Setup takes about a minute:

git clone https://github.com/spyrae/agentsync.git
cd agentsync
python -m venv .venv
source .venv/bin/activate
pip install -e ".[dev]"
pytest

ruff (lint + format), mypy (type checking), and the test suite enforce code quality. All three must pass before merging.

If you have an agent you want supported, you can either open a feature request or submit a PR with the adapter yourself. The adapter interface is intentionally small — four methods for a target adapter — so most implementations are under 150 lines.


agentsync is built by Spyrae and released under the MIT license. If you use multiple AI coding agents and you’re tired of keeping their MCP configs in sync manually, give it a try. Bug reports, feature requests, and adapter PRs are all welcome.

FAQ

If I update a server’s environment variables directly in Cursor’s mcp.json without going through Claude Code, will the next agentsync sync overwrite those changes?

Yes — sync always overwrites target files with whatever is in the Claude Code source. Any manual edits to Cursor, Codex, or Antigravity configs are treated as ephemeral. The correct workflow is to make all changes in Claude Code’s ~/.claude.json or .mcp.json, then sync. If you need agent-specific env overrides that shouldn’t propagate (e.g., a different API endpoint in Cursor), use exclude_servers to keep that server out of sync and manage it manually.

The Codex adapter uses marker-based insertion to preserve existing config.toml content. What happens if someone accidentally deletes the AGENTSYNC START/END markers?

On the next sync, agentsync cannot find the markers and appends a new managed block at the end of the file. This results in duplicate MCP server entries — the old ones without markers and the new ones inside the regenerated block. Run agentsync validate -t codex to detect this: it will report a consistency error because the servers listed in the source don’t match what it expects to find between the markers. The fix is to manually remove the duplicate entries and let agentsync sync regenerate the marked block.

Is there a risk that syncing CLAUDE.md rules to AGENTS.md could expose Claude-specific instructions that break Codex’s behavior?
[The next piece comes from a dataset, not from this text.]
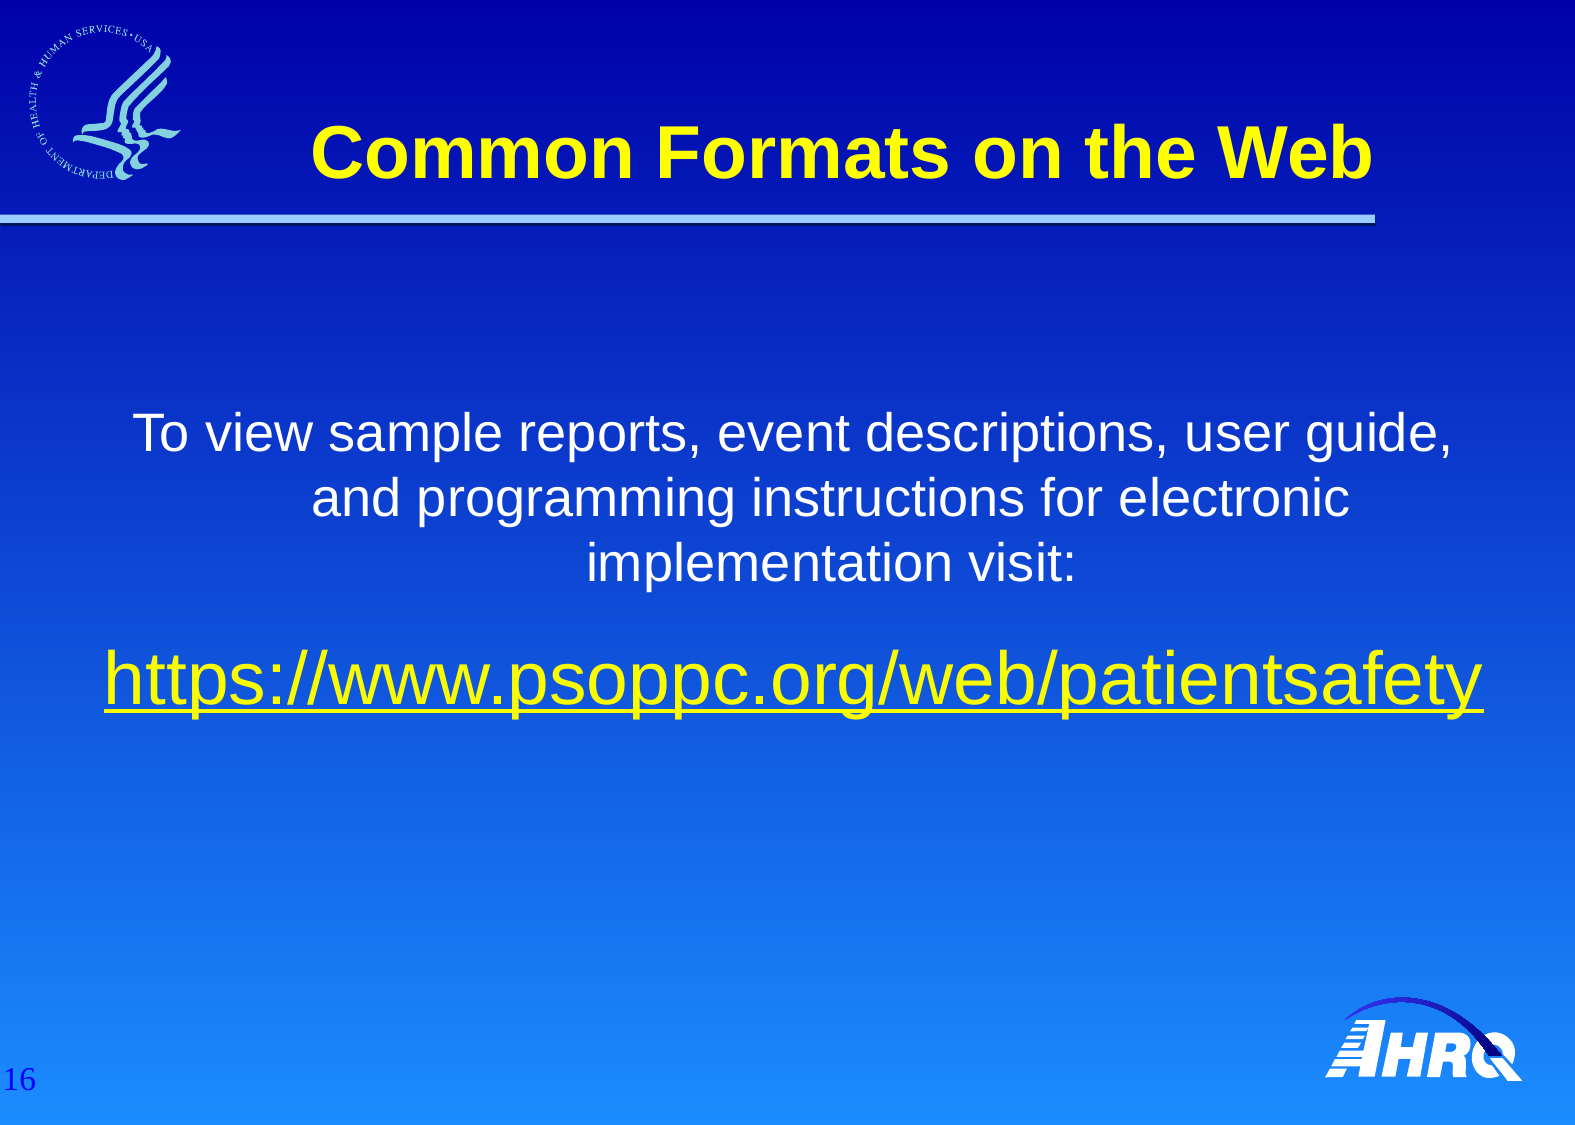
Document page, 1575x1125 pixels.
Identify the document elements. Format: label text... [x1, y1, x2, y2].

title Common Formats on the Web [203, 56, 1483, 202]
list To view sample reports, event descriptions, user guide, and programming instructions for electronic implementation visit: https://www.psoppc.org/web/patientsafety [74, 286, 1513, 763]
Yes, which is why the rules.exclude_sections configuration exists. Sections like “MCP Servers”, “Context Management & Agents”, and any Claude Code-specific workflow instructions should be listed there. A common mistake is forgetting to exclude sections that reference Claude-specific slash commands or memory management behaviors — Codex will receive those instructions and either ignore them or behave unexpectedly. Run agentsync validate -v after the first sync to check for excluded section leaks.